What’s the deal with Twitter (TWTR) these days? The stock has been plagued ever since its IPO in November 2013. In the beginning, the social media giant struggled with profitability. But as soon as it looked like Twitter was making money, growth became an issue. As revenue has continued to grow, growth has continued to slow.
During the most recent quarter, that trend continued. In fact, Twitter saw less growth during the last quarter than Facebook—a paltry 1.4%. This is especially worrisome considering that Twitter has nowhere near the magnitude of users Facebook has and both are seeing similar growth rates. So why did Twitter’s stock jump 16% on Friday?

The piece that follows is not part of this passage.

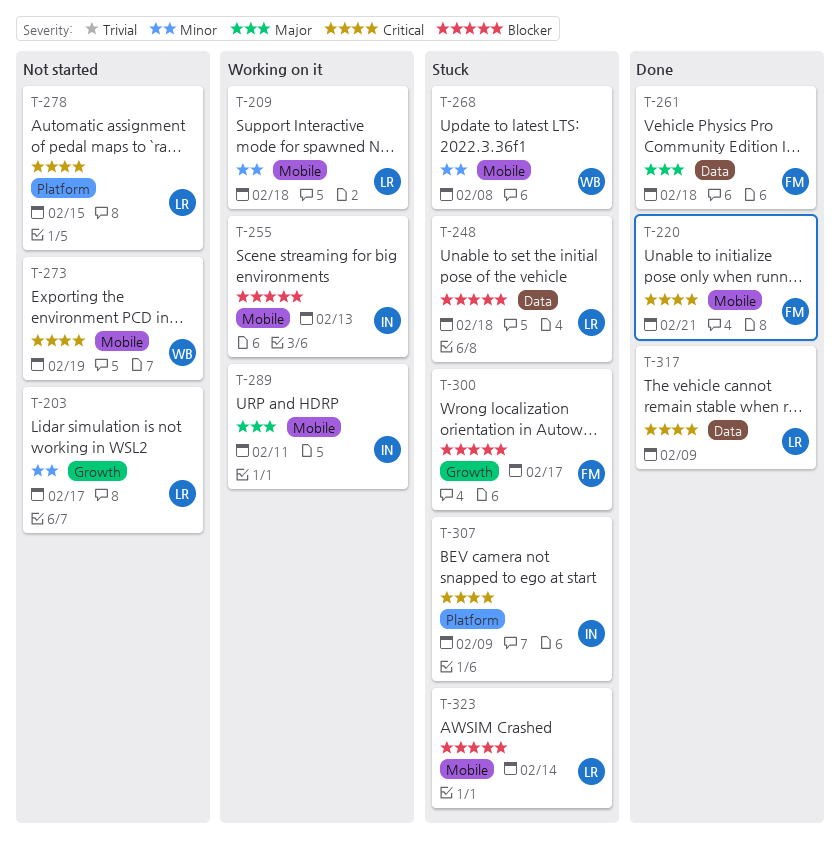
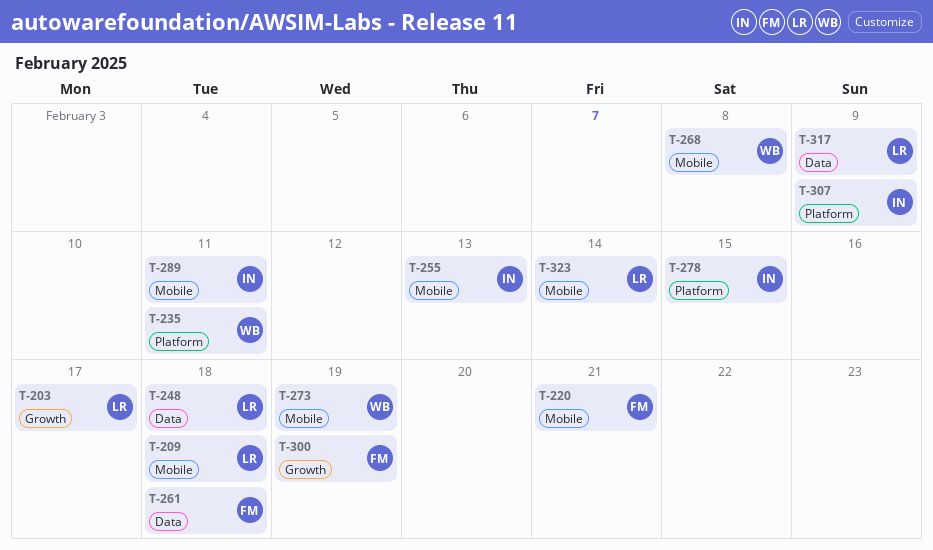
T-235: none -> present
T-278, owner: LR -> IN
T-300, due: Feb 17 -> Feb 19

Investors finally convinced?
Twitter’s stock has been one of the more volatile over the past year. But it seems as if the company is finally convincing Wall Street that its business model is sustainable. Despite horrible growth, Twitter was still able to almost double its revenue over the same period. Of course, Twitter has been doubling its revenue for years now. But this time, advertising revenue was the main driver. In contrast, about half of last quarter’s revenue was attributed to Twitter’s data-licensing business.

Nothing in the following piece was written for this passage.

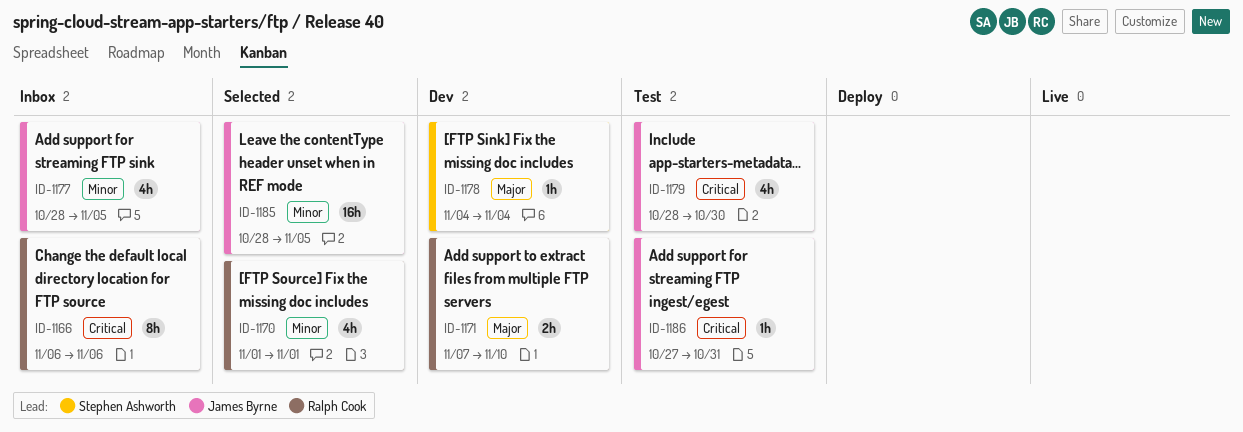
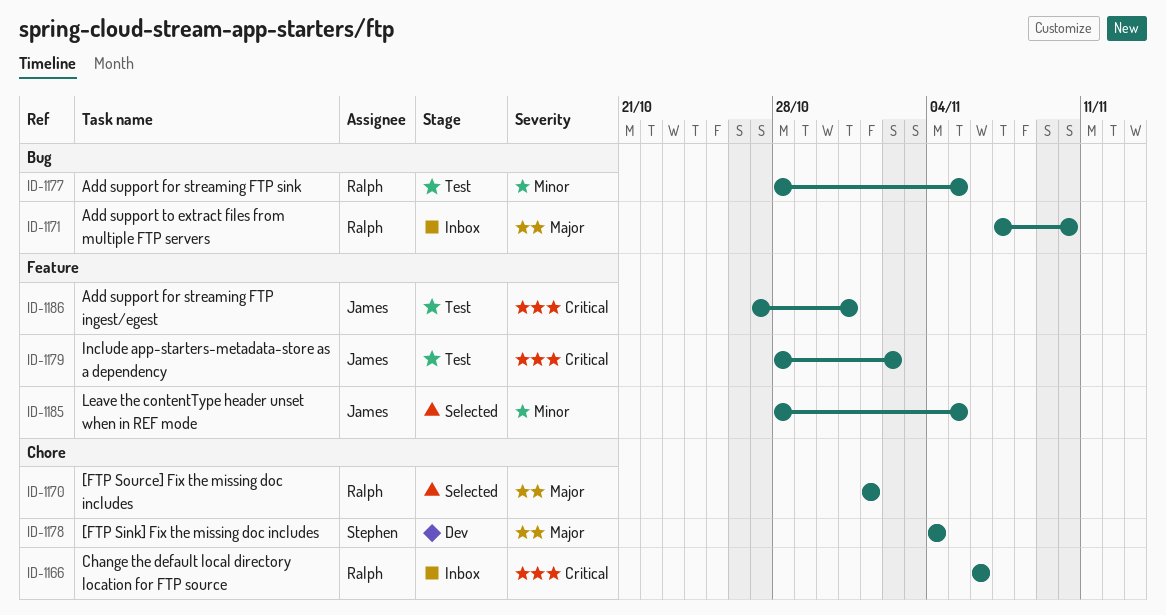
ID-1170, priority: Minor -> Major
ID-1171, status: Dev -> Inbox
ID-1177, status: Inbox -> Test
ID-1177, owner: James Byrne -> Ralph Cook
ID-1179, due: Oct 30 -> Nov 2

The second thing that seems to have investors convinced is Twitter’s outlook for 2015. For the full year, Twitter forecasts between $2.3 and $2.5 billion in revenue, beating what analysts estimated for the year.
What about the growth?
While ad growth is still growing, slowing user growth can put Twitter in a vulnerable position over the next few years. The company blames its recent paltry growth on Apple (AAPL). As iOS 8 was rolled out, a bug in Twitter’s iOS integration cost 4 million users. Additionally, it seems as if the fourth quarter is generally slower.
Twitter management is also attempting to shift the way analysts look at the social media network’s growth. According to the Wall Street Journal, “It wants outlying audiences—those that visit Twitter but don’t log in and those who see Twitter content on other properties, known as the syndicate audience—to be counted as part of its overall heft.” Market research shows that close to 160 million people across the world visit Twitter without “actively” using it. If Twitter starts to talk about those people more, it could make it easier for investors to see the value in what Twitter provides.
Other developments
Twitter is still doing whatever it can to fight for more users. The company recently introduced Twitter Video, a feature allowing users to upload 30-second video clips. It hopes to follow in Facebook’s footsteps, which has seen major revenue growth from its own video feature in the last year. Twitter also struck a deal recently with Google to show tweets in the results of Google searches. The two tech companies previously had a deal from 2009 to 2011. The result of a renewal is more eyeballs on the platform, which, of course, leads to more users.